Perkataan yang saya pahami bahwa
itu bukanlah suatu masalah, melainkan memberikan kita kebebasan untuk melakukan kesalahan, dan terus mencobanya lagi. Suatu pembelajaran demikian juga saya dapatkan dari Angga. Selama proses pengorganisasian, hampir tiap hari ia mengunjungi rumah warga untuk sekedar silaturahmi dan bertanya. Terkadang saya juga ikut menemaninya,karena perasaan malu dan tidak percaya diri saya masih besar, yang mungkin saya lakukan saat itu adalah melihat dan mendengar apa yang
dilakukan angga, kemudian sesekali memintanya untuk berbagi pengalaman. Saya akui, dia memang sangat percaya diri!

Suatu hari, saya pernah memberanikan
diri untuk menumpang mandi di rumah salah satu ibu-ibu Kadarkim karena di saung (tempat kami tinggal) mengalami kekeringan. Sehabis mandi, saya duduk sebentar sambil melihat tanaman sayuran yang ditanam dipelataran rumahnya. Tiba-tiba saja, ibu ini bercerita, “dulu sebelum ada Pamsimas, disini juga mengalami kekeringan, bahkan sering terjadi keributan karena berebut air.” “lah teruss, bagaimana cara menyelesaikan masalah itu ?”, ujar saya. “ya, itu kami dan warga lain melakukan pemetaan dibantu wangsakerta.
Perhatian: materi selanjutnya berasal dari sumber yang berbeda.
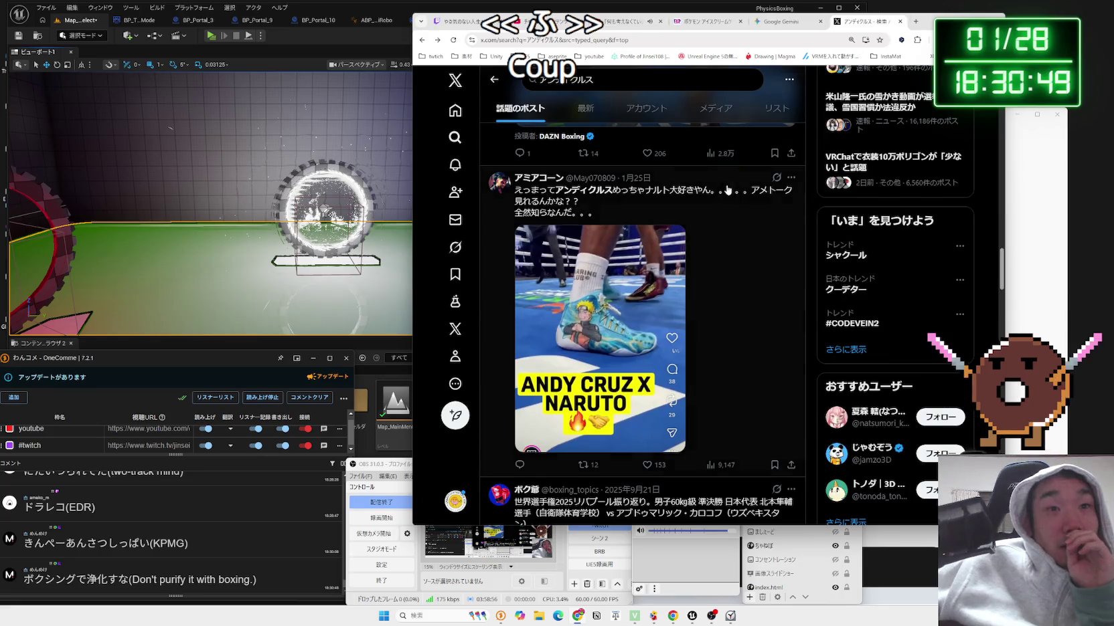
# Replace the X search query with 井上 コンビネーション and run it.
pyautogui.scroll(-5, 728, 192)
pyautogui.scroll(-5, 728, 192)
pyautogui.scroll(2, 669, 168)
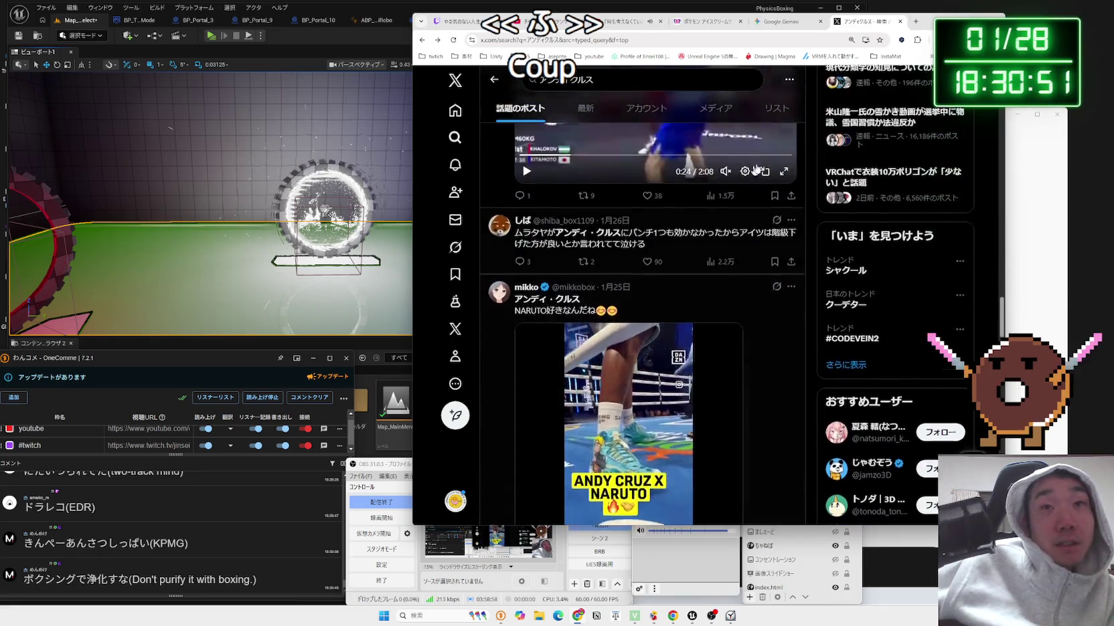
pyautogui.scroll(1, 602, 127)
pyautogui.click(532, 86)
pyautogui.press('BackSpace')
pyautogui.write('い')
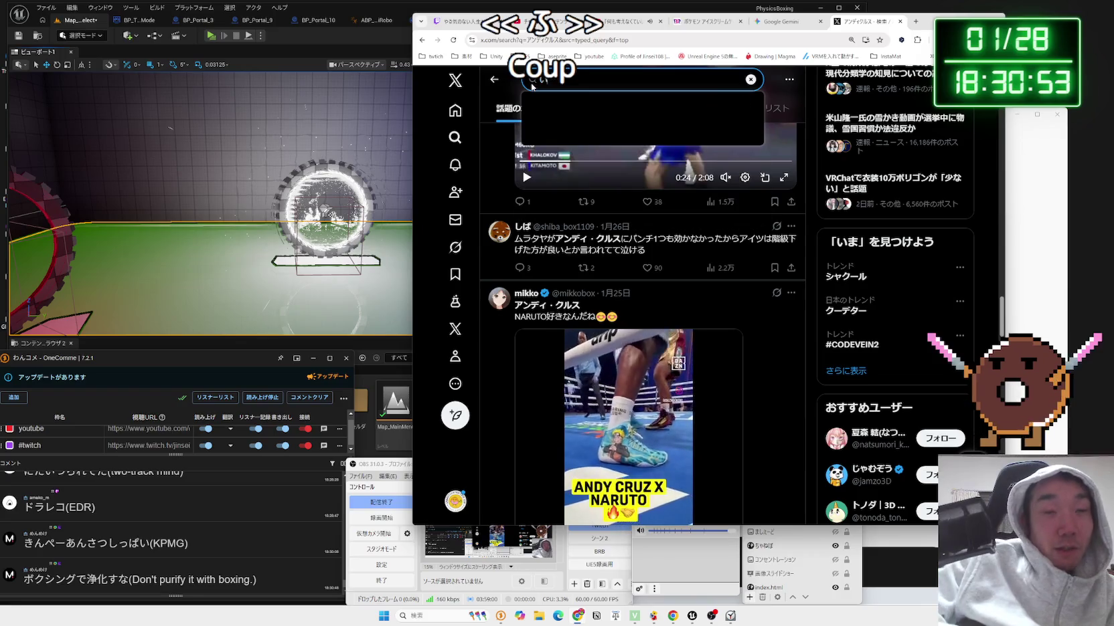
pyautogui.write('のうえ')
Mendata ada berapa sumur
di dusun ini? kondisinya seperti apa? dan milik siapa?, setelah itu melakukan kajian dan mengajukan untuk dibangun pamsimas” balas sang ibu.
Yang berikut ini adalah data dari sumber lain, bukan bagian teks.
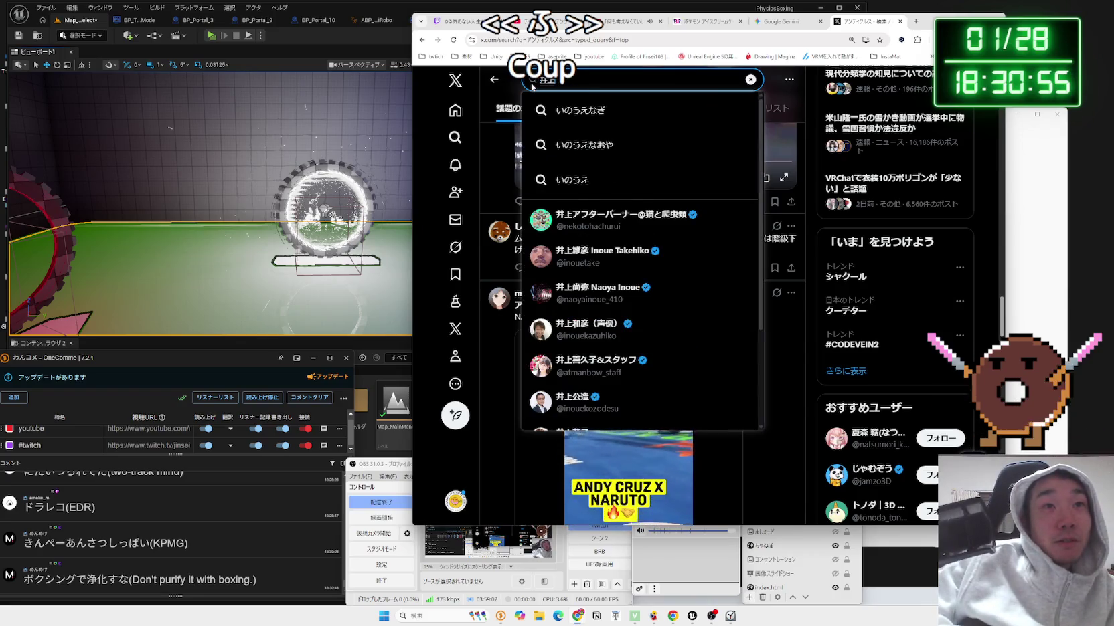
pyautogui.press('space')
pyautogui.write('n')
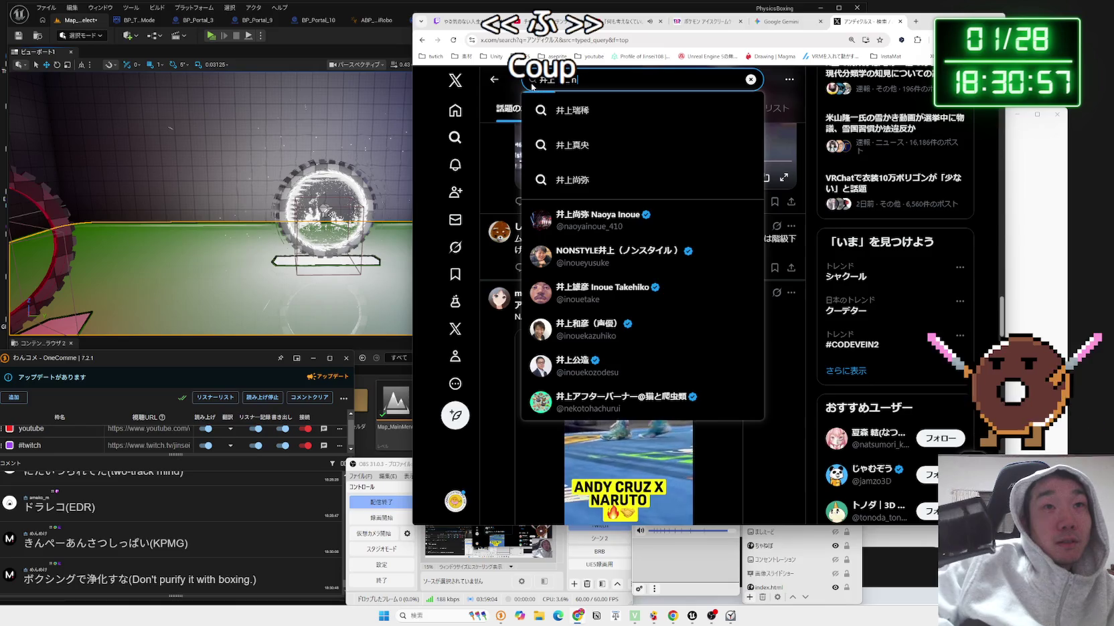
pyautogui.write('e-shon')
pyautogui.press('space')
pyautogui.press('Return')
pyautogui.press('Return')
Itu merupakan suatu penggalan cerita yang saya alami saat menumpang mandi. Di situasi yang sama (saat saung tidak ada air), di rumah warga lainnya, informasi lain juga muncul tentang apa sumber air bersih yang mereka gunakan, bagaimana kondisinya dan mengapa mereka
menggunakan itu. 

Namun, bukan cara menumpang mandinya. Melainkan, upaya memberanikan diri untuk mencoba tersebut. Nyatanya setelah itu, beragam prasangka dan asumsi buruk yang membuat kita tak percaya
diri tersebut tak ada. Bahkan diaktivitas demikian (mengunjungi rumah warga),
itu adalah salah satu cara kita untuk mengenal kehidupan yang mereka alami dan jalani. Terlebih, kisah tentang bagaimana menyelasaikan masalah air yang dialami mereka tersebut mengajarkan saya bahwa untuk mencapai suatu tujuan
tersebut kita perlu berusaha sekeras mungkin melawan prasangka-prasangka buruk dan mencoba untuk mulai mewujudkannya.
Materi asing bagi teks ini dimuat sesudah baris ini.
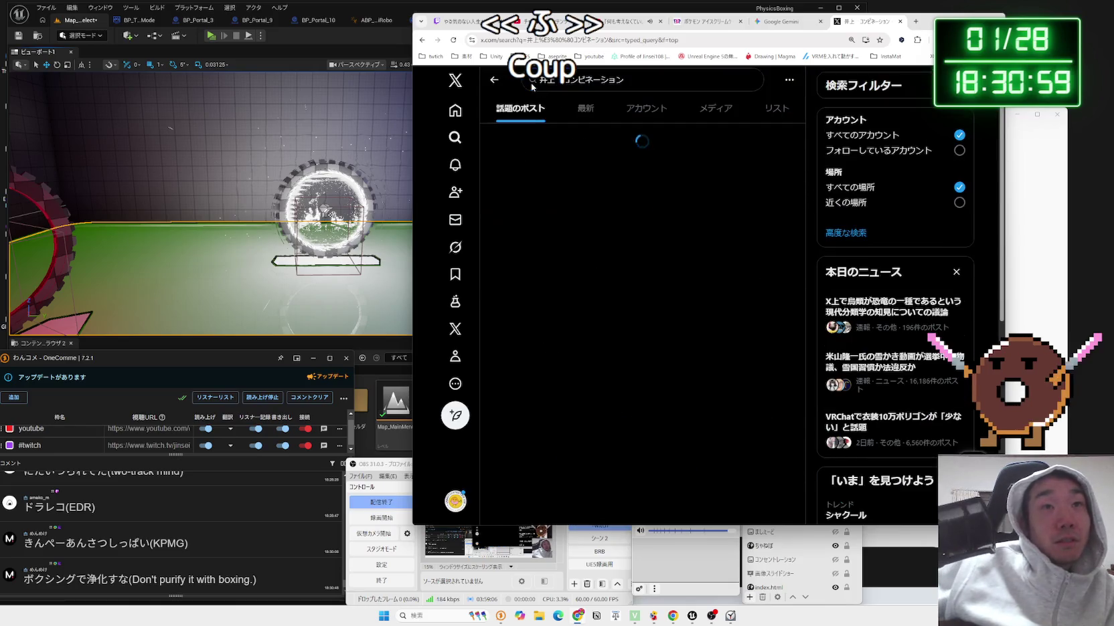
# Scroll down to the Inoue combination boxing video post.
pyautogui.scroll(-10, 606, 174)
Upaya Mencapai Tujuan Bersama

Dalam pengorganisasian masyarakat, masyarakat yang didampingi, pendamping, dan semua orang yang terlibat ada di proses yang sama, yaitu saling belajar. Itu fakta yang saya temukan dalam proses pembelajaran Kadarkim ini. Selama hidup saya, ini pertama kali saya berada dalam situasi pendidikan semacam ini. Semua yang terlibat sama-sama belajar memahami dan berupaya menyelesaikan masalah yang terjadi pada kehidupannya. Apa yang selama ini dianggap sebagai nasib dan takdir, misal anggapan tentang “ahh, saya mah orang ga sekolah, ga pantes untuk ngomong didepan umum” atau “ya wis, dari sananya sudah begini, orang ga punya, gimana mau sukses” atau pernyataan-pernyataan pasrah lainnya ternyata itu hanya ketakutan-ketakutan belaka. Buktinya, bisa kok pelan-pelan belajar mewujudkan satu persatu rencana dan tujuan kita.

Saya mengikuti, diawal pembelajaran
kita sama-sama belajar menghitung pengeluaran rumah tangga dalam hal pangan. dan mengambil rata-rata dalam satu keluarga total pembelanjaan pangan perhari mencapai 100 ribu. Kemudian mencoba menghubungkan berapa total perminggu, perbulan, dan pertahun, lantas bagaimana jika jumlah tersebut dikalikan dengan jumlah jiwa satu desa. Betapa besarnya, bukan? Tapi, seperti apa jika dibalik, kita mampu mengurangi satu hal saja, misal sayuran yang dapat ditanam sendiri, berapa uang yang dapat disisakan dalam setahun?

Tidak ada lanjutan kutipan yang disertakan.